Jeffrey L. Collins will give a Work-in-Progress talk on Thursday, November 9, at 12:15 pm. His talk is entitled “Ship Shape: Incense Boats across the Early Modern Globe.”

Beginning in the late fifteenth century, the spread of European merchants and missionaries in search of new territory was accompanied by a tide of Western material culture, including objects and implements associated with Catholic Christianity. Among these was the incense boat or navicula, typically crafted of silver and modeled on the very ocean-going ships that brought them and their first owners and users to sites across the globe. Housing resins that were themselves both a tool of evangelization and an international commodity, naviculaeembody the spread of commerce and Christianity and suggest important links between the two. This study investigates the form’s development and dispersal during the heyday of exploration and colonization, when liturgical vessels of strikingly similar conception appeared across vast physical and cultural distances.

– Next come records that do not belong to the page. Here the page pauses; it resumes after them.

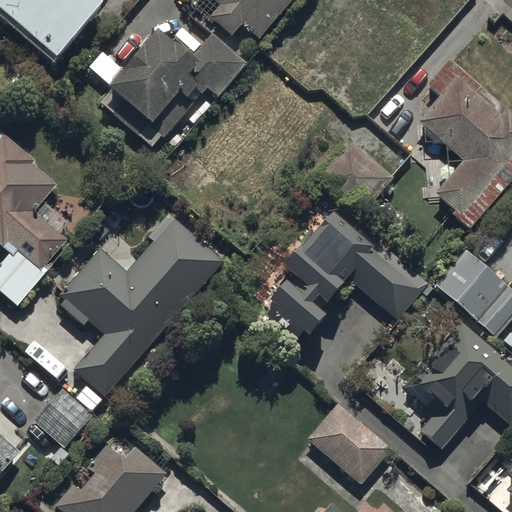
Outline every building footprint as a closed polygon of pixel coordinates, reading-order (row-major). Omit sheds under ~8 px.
[(92,0),(0,0),(0,20),(4,24),(8,19),(51,57),(97,4),(92,0)] [(210,0),(217,6),(208,17),(230,36),(240,24),(258,39),(290,0),(210,0)] [(388,15),(370,0),(349,0),(309,45),(333,66),(323,76),(359,108),(421,36),(392,11),(388,15)] [(190,59),(154,28),(104,87),(109,91),(99,102),(151,146),(159,136),(162,138),(205,87),(217,97),(245,63),(211,34),(190,59)] [(454,77),(416,120),(461,160),(433,193),(454,212),(451,215),(468,230),(511,179),(511,116),(504,110),(498,116),(454,77)] [(32,160),(0,133),(0,245),(9,253),(0,263),(0,293),(15,306),(44,272),(40,268),(64,239),(31,212),(53,185),(28,164),(32,160)] [(392,177),(344,138),(310,181),(358,219),(392,177)] [(285,280),(268,299),(309,332),(323,314),(309,303),(315,295),(323,302),(344,277),(396,318),(425,282),(377,243),(374,248),(327,211),(279,264),(293,277),(288,283),(285,280)] [(124,272),(97,249),(56,295),(62,300),(58,304),(81,326),(87,320),(103,334),(70,370),(85,383),(72,397),(60,387),(31,419),(62,448),(94,413),(92,412),(222,262),(165,213),(145,236),(151,241),(124,272)] [(511,317),(511,288),(464,249),(433,287),(495,338),(511,317)] [(438,406),(417,430),(440,449),(480,401),(507,424),(511,418),(511,358),(508,355),(504,360),(456,320),(411,375),(419,381),(414,386),(438,406)] [(337,407),(307,442),(360,488),(391,453),(337,407)] [(0,472),(19,451),(0,434),(0,472)] [(114,455),(103,446),(85,467),(92,473),(80,488),(72,480),(52,505),(60,511),(130,511),(163,472),(125,441),(114,455)]
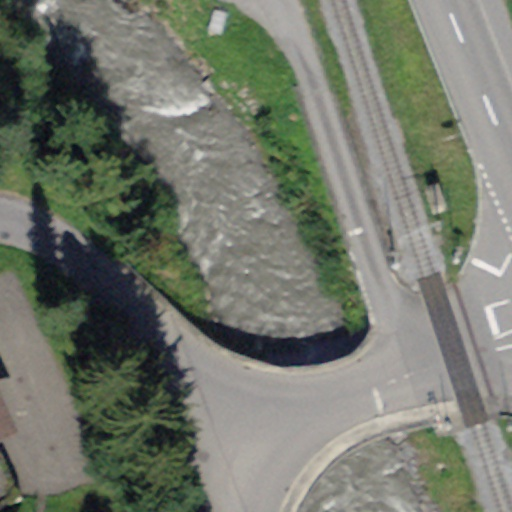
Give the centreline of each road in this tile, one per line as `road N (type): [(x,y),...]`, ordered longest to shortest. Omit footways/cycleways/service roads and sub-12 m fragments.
road 1 (residential): [(216,443),(176,357),(118,287),(64,249),(0,224)]
road 2 (residential): [(511,338),(216,443)]
road 3 (secondary): [(446,0),(511,157)]
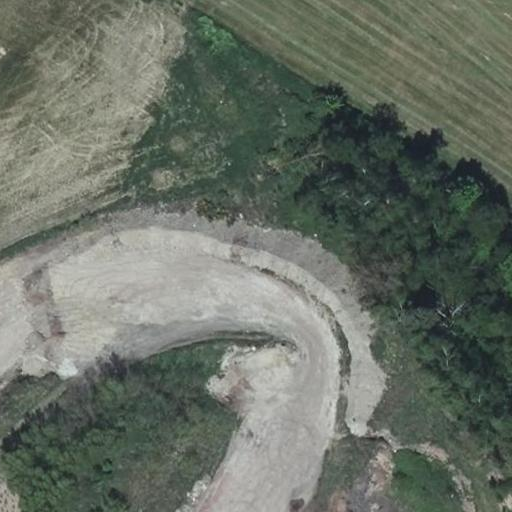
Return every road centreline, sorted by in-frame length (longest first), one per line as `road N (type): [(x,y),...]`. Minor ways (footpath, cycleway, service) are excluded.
road 1 (track): [(469,511),(408,399),(285,280),(144,262),(0,340)]
road 2 (track): [(187,511),(248,406),(284,400),(305,376),(282,341),(205,333),(86,376),(0,451)]
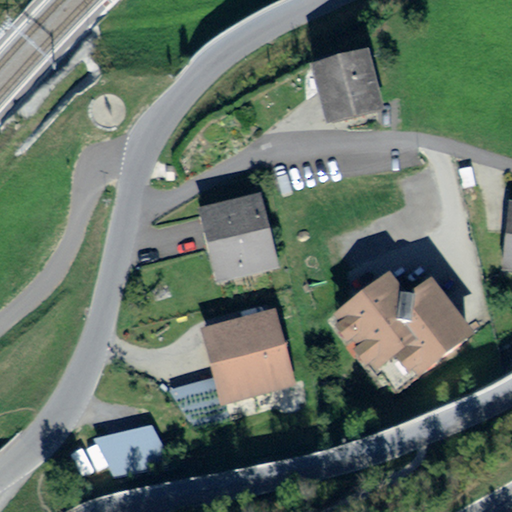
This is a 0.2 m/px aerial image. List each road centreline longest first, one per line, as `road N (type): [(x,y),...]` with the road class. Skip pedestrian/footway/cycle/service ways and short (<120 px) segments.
road 1 (tertiary): [(511,391),(370,452),(115,511)]
road 2 (residential): [(126,225),(281,146),(384,137),(437,146)]
road 3 (tertiary): [(0,474),(42,438),(82,376),(126,225)]
road 4 (tertiary): [(140,162),(163,116),(222,54),(324,0)]
road 5 (residential): [(140,162),(99,165),(62,257),(0,326)]
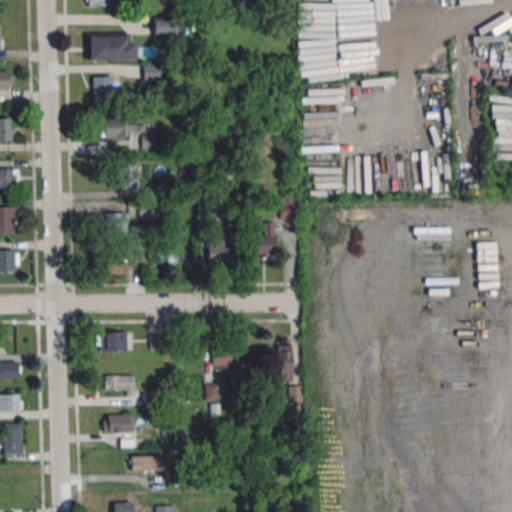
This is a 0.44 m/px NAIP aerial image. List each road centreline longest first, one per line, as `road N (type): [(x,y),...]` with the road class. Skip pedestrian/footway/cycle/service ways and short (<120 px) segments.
road 1 (residential): [(59,511),(46,0)]
road 2 (residential): [(0,303),(296,302)]
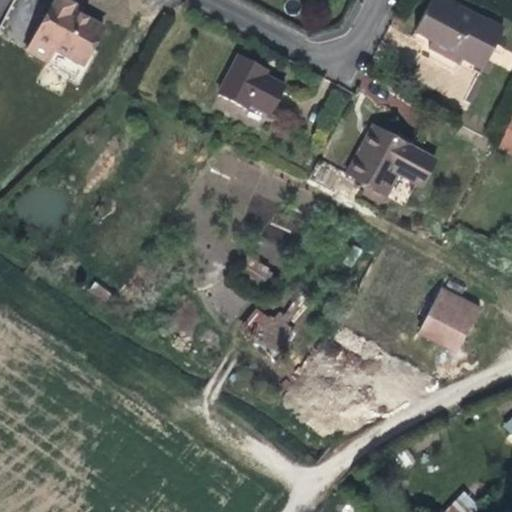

At the same time, case studies of specific examples from the Americas, Africa, and Asia suggest how seemingly ubiquitous and globalized objects may nonetheless have carried distinct and specific local meanings for the individuals and communities that made, used, or viewed them.


Jeffrey L. Collins is a Professor at Bard Graduate Center. His current research explores the links between archeology, museology, and neoclassicism in eighteenth-century Italy by following the changing forms and fortunes of a group of ancient statuary from its excavation near Tivoli through installation at the new Vatican Museum, seizure under Napoleon, and return to Rome after Waterloo.